II. FAIRE DU SERVICE CIVIQUE LE PILIER DES POLITIQUES EN FAVEUR DE L'ENGAGEMENT DES JEUNES
A. APRÈS 5 ANNÉES D'EXPÉRIMENTATIONS INFRUCTUEUSES, IL EST TEMPS DE METTRE FIN AUX DÉBOIRES DU SERVICE NATIONAL UNIVERSEL
1. Loin de la montée en charge progressive promise à sa création, le SNU s'essouffle déjà
Pour la première fois depuis son lancement, la cible de jeunes pour l'année à venir est en baisse, tout comme les crédits accordés au dispositif au sein du projet de loi de finances.
Ce coup d'arrêt qui paraissait inévitable au vu du faible succès rencontré par le dispositif depuis sa création pose la question de sa pérennisation à long terme, dans un contexte de restriction budgétaire.

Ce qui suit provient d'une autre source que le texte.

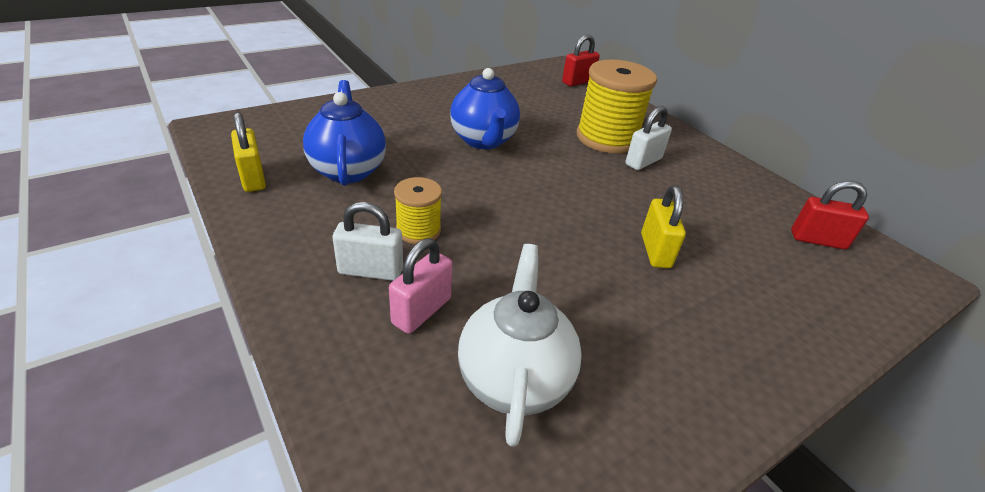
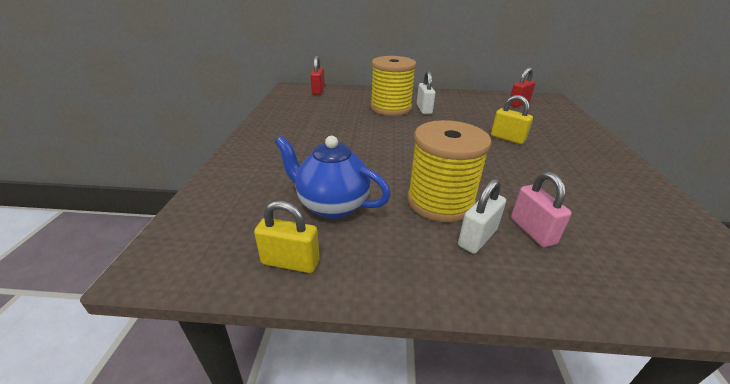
camera: 50 degrees left, 5 degrees down
(418, 230) = (440, 201): yellow spool -> yellow spool, size x1.88
(483, 141) = (352, 141): blue teapot -> none
(514, 379) = (605, 219): white teapot -> none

Financement du SNU : la Cour des comptes tire la sonnette d'alarme
Dans un rapport publié le 13 septembre 2024, la Cour des comptes dénonce « un dispositif sans pilotage budgétaire » et « dont le coût est sous-estimé ». La Cour cible notamment le coût par jeune, qui s'élevait à environ 2 300 euros en 2022 selon le ministère. Or, « l'ampleur des erreurs et omissions identifiées en la matière conduit à mettre en doute la fiabilité » de ce coût ; il s'élèverait en réalité à environ 2 900 euros. Le rapport précise par ailleurs que ce chiffrage reste « incomplet », se limitant d'une part au coût de la phase 1, et ne prenant d'autre part pas en compte l'implication des autres financeurs (comme les collectivités territoriales).
Ainsi, la Cour estime que le coût d'une potentielle généralisation s'élèverait, pour les trois phases, non pas à 2,5 milliards d'euros comme l'estime le ministère mais plutôt à « 3,5 à 5 milliards d'euros, sans compter les coûts d'investissement à venir dans les centres d'hébergement, les éventuels surcoûts liés au changement d'échelle, ainsi que les coûts portés par les autres financeurs publics. ».
Face à l'ampleur des montants concernés et des conséquences en matière de dépense publique, et « s'agissant de surcroît d'un dispositif structurant pour l'avenir de la jeunesse », la Cour souligne qu'il est essentiel qu'un débat parlementaire soit organisé au plus vite pour décider de l'avenir du dispositif.
2. Un élargissement du dispositif au temps scolaire qui ne parvient pas à pallier les difficultés auxquelles se heurtent les séjours de cohésion
Au cours de l'année scolaire 2023/2024, des séjours de cohésion ont pour la première fois été organisés sur le temps scolaire à travers les « classes et lycées engagés » (CLE), à destination des élèves de seconde et de première année de CAP.
L'objectif pour le premier semestre était de 21 000 élèves et de 984 classes labellisées. Or, seulement 12 128 jeunes ont effectué un séjour CLE, soulignant là encore le faible attrait du dispositif, cinq ans après son lancement.
Par ailleurs, les séjours CLE avaient pour ambition de répondre à deux faiblesses auxquelles sont confrontés les séjours de cohésion depuis leur création : d'une part, le fort taux de désistement des jeunes avant le début du séjour, et, d'autre part, le manque de mixité sociale parmi les participants.
Or, le SNU est manifestement toujours le mauvais élève de la mixité sociale en 2024 : seulement 6,4 % des jeunes ayant participé à un séjour CLE au premier semestre étaient issus d'un quartier prioritaire de la ville (contre 8 % des 15-17 ans). Ces séjours ont toutefois le mérite d'avoir mobilisé une forte proportion de jeunes issus de lycées professionnels : 40,7 % au premier semestre 2024 (contre 35 % des 15-17 ans au niveau national). Ce taux ne parvient toutefois pas à compenser la faible proportion de jeunes issus de lycées professionnels parmi les participants aux séjours organisés en dehors du temps scolaire, qui s'élevait à 13,1% au premier semestre.
Par ailleurs, les séjours organisés sur le temps scolaire font état d'un nombre de désistements important, notamment « au pied du bus », à hauteur de 22 %, contre 12,6 % pour les séjours organisés en dehors du temps scolaire en 2024.
Malgré ses multiples évolutions au cours des cinq dernières années, force est de constater que le Service national universel ne parvient toujours pas à atteindre les ambitions qui lui avaient été données à son origine.
Dans ce contexte, la commission invite le Gouvernement à faire preuve de lucidité et ainsi sonner le glas du SNU au profit d'autres dispositifs en faveur de l'engagement de la jeunesse qui ont fait leurs preuves, à l'instar du Service civique.